Help Us Learn More About Pets and Seniors
I am the Executive Director of a senior center. Many of the older adults who are our “regulars” have been coming to the center for many years. Over the fall and winter months, we had what seems like an unusually high number of them suffer the loss of a spouse.
Because of this, we’ve recently decided to add more bereavement support programs to our monthly activities. At least for the next year or so. We are especially interested in learning more about pets and seniors, so we can create a program for our members. We would also like to know more about the benefits having a pet offers older adults, how to choose a pet when you are a senior and where to search for a pet.
Do you have any suggestions for putting this program together?
Helping Seniors and Pets Make a Connection
What an interesting idea for a program! I’m sure it is one that will be well received by your group.
Pets make loyal companions and can help fill a void after the loss of a loved one. Seniors who have a furry friend enjoy many health benefits including:
• A sense of purpose that often translates to an older adult taking better care of themselves because they know their pet is counting on them.
• Improves the likelihood a senior will stay active either by playing with a cat every morning or taking the dog for a daily walk.
• Better chance the older adult will socialize more, whether it is by taking the cat to be groomed and talking with other cat lovers or visiting the local dog park each day.
• Lower rates of loneliness, stress and depression because they have a friend in the house to talk to.
But there is a lot to consider before a senior makes a commitment to bringing a pet home. Here are a few factors you will want to share with your group:
• Exercise: Dogs need to get out to stretch their legs (and take care of business!) a few times a day. Does the senior have mobility issues that could make this challenging or even put them at risk for a fall? By contrast, most cats are perfectly content living indoors.
• Budget: Some breeds of cats and dogs are higher maintenance than others. From veterinary bills to special diets and frequent grooming, the expenses associated with owning a pet can add up quickly.

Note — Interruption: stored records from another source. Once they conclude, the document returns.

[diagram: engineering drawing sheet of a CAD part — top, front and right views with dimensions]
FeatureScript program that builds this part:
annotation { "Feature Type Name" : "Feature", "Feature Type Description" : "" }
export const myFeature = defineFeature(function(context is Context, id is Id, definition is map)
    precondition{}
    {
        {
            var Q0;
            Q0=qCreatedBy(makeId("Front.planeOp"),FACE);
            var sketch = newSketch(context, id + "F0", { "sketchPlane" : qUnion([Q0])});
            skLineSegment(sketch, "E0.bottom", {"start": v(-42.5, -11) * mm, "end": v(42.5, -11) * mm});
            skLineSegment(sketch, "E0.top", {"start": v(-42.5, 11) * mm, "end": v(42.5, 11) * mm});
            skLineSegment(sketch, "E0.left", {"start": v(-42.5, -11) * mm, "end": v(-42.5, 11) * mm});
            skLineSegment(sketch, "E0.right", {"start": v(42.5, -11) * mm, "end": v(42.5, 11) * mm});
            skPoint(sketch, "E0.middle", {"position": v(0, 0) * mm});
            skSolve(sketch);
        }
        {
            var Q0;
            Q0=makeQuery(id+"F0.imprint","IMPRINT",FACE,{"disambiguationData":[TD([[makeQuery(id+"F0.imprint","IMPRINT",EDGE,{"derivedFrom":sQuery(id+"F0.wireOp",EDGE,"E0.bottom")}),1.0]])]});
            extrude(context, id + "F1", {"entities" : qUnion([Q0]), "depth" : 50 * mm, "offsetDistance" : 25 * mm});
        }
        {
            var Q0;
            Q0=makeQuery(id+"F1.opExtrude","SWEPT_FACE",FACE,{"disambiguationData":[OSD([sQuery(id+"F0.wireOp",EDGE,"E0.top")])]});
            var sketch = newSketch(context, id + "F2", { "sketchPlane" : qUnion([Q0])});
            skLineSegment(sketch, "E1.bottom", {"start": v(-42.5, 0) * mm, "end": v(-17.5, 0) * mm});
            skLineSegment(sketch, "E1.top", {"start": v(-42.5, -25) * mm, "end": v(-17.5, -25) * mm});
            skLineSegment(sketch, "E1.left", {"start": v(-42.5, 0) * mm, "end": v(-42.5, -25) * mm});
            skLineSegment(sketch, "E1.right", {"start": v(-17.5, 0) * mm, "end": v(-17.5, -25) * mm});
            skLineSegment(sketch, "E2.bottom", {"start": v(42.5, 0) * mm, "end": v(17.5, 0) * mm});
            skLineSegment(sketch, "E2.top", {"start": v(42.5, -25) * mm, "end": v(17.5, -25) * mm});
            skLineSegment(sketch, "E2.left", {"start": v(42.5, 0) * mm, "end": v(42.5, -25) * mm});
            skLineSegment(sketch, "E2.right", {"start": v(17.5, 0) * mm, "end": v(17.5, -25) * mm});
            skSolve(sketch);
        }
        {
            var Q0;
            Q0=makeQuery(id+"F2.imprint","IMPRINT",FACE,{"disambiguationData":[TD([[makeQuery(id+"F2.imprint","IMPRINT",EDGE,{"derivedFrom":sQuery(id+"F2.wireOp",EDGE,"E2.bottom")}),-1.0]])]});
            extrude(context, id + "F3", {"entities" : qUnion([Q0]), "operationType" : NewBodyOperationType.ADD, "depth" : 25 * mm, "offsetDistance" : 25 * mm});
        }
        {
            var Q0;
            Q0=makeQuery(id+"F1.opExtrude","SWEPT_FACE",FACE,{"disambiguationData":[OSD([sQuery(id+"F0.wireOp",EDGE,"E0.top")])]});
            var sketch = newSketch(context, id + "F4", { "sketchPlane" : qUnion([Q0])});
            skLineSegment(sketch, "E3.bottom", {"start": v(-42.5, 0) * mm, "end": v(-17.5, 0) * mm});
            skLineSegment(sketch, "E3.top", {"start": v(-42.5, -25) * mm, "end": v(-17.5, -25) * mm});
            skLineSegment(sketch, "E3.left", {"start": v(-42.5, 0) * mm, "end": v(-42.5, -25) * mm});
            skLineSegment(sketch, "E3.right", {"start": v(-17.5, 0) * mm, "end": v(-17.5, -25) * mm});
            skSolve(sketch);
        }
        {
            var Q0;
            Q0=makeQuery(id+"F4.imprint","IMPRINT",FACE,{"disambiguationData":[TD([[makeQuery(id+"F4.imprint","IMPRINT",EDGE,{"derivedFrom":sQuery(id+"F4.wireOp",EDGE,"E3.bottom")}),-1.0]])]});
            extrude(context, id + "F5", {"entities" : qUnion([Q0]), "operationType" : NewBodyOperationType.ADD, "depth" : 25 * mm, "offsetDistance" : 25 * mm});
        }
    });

• Space: Another thing to consider is space. Does the senior live in a private home and plan to remain there? Or will they be moving to a senior living community in the near future? While some breeds of dogs like Golden Retrievers have great temperaments that make them an ideal dog for a senior, they also need a lot of space! (Benchmark’s pet policy)
As far as where to search for a pet, there are several options older adults can explore. One is a local pet shelter. Another is to contact trusted veterinarians in their community. Both of these groups can help seniors connect with a pet that needs a home.
My final tip is to encourage your senior center members to adopt an older pet. Many senior animals are passed over in favor of puppies and younger pets at area shelters. But older cats and dogs make great companions for older adults!
Best of luck putting your program together, Nedra!